Publicado em 05/05/2026 às 19h29.

Câmara de Salvador debate transporte público em sessão desta terça-feira (5)

Vereadores divergiram sobre responsabilidades e riscos para o sistema de transporte público da capital

Redação
Foto: Paulo M Azevedo

 

A campanha salarial dos rodoviários pautou o debate na Câmara Municipal de Salvador nesta terça-feira (5), durante a 23ª Sessão Ordinária, com vereadores divergindo sobre responsabilidades e riscos para o sistema de transporte público da capital.

Presidente da Comissão de Transportes, Trânsito e Serviços Públicos Municipais, o vereador Hélio Ferreira (PCdoB) defendeu a mobilização conjunta entre população e trabalhadores para evitar agravamento da situação. Segundo ele, a articulação é necessária para impedir um colapso no serviço.

A vereadora Aladilce Souza (PCdoB) acompanhou a avaliação e ampliou as críticas à gestão municipal, citando áreas como limpeza urbana, saúde e educação. “Portanto, temos que cobrar por mudanças em meio a índices e investimentos que decaem cada vez mais, como o de 7% em Educação Básica”, afirmou.

Em resposta, o líder do governo na Casa, Kiki Bispo (União Brasil), direcionou críticas ao governo estadual e questionou a aplicação de recursos diante de sucessivos pedidos de empréstimo à Assembleia Legislativa. “E o sistema de saúde estadual atrasa até mesmo os salários dos médicos”, declarou.

No mesmo dia, parlamentares também concentraram esforços na tramitação do Projeto de Lei nº 554/2025, que institui o Plano Municipal de Segurança Pública e Defesa Social (PMSPDS). De acordo com a vereadora Marta Rodrigues (PT), houve reunião conjunta de comissões para discutir emendas à proposta, que deve ser votada nesta quarta-feira (6). Um novo encontro foi agendado antes da apreciação em plenário.

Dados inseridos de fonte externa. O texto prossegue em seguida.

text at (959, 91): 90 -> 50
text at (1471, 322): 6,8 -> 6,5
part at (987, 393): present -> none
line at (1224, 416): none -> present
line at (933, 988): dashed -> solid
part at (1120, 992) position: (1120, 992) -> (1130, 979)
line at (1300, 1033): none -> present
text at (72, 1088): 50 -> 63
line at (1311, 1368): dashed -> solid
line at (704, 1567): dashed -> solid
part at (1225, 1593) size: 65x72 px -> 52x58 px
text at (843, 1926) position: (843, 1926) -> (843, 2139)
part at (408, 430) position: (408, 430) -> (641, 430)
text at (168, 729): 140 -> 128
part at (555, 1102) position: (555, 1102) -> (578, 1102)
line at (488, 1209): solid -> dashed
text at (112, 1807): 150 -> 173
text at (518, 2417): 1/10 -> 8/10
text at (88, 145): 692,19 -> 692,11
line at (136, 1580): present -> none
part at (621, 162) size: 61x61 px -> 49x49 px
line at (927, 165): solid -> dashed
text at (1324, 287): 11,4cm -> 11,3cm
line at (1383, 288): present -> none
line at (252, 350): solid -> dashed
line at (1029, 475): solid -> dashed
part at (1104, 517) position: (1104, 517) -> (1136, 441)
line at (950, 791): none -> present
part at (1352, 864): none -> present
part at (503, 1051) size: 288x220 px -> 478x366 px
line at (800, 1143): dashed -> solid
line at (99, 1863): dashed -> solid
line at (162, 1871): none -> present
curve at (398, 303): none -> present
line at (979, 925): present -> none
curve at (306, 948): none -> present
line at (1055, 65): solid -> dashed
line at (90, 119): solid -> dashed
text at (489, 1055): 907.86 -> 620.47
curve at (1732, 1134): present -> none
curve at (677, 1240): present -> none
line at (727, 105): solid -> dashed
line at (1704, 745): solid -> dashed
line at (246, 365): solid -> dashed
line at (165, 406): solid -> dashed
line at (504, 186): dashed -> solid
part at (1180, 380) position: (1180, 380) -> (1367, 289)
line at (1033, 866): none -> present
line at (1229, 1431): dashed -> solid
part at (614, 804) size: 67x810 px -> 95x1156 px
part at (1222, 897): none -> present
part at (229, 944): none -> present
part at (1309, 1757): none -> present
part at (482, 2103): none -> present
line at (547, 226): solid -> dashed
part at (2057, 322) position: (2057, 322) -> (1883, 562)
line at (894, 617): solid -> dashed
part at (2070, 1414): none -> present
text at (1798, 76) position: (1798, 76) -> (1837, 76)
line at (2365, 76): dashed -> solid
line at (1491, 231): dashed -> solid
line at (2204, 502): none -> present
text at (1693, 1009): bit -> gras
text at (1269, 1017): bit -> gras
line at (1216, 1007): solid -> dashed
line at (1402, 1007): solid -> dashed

Ainda durante a sessão, o vereador Kênio Rezende (PRD) abordou casos de violência sexual contra menores e ressaltou a necessidade de denúncia. “Denunciar não é escolha, mas dever de todos”, afirmou. Ele acrescentou que expor esse tipo de violência é difícil, mas o silêncio pode agravar as consequências. “Proteger nossas crianças e adolescentes não é apenas obrigação legal”, concluiu, ao elogiar a atuação de conselheiros tutelares.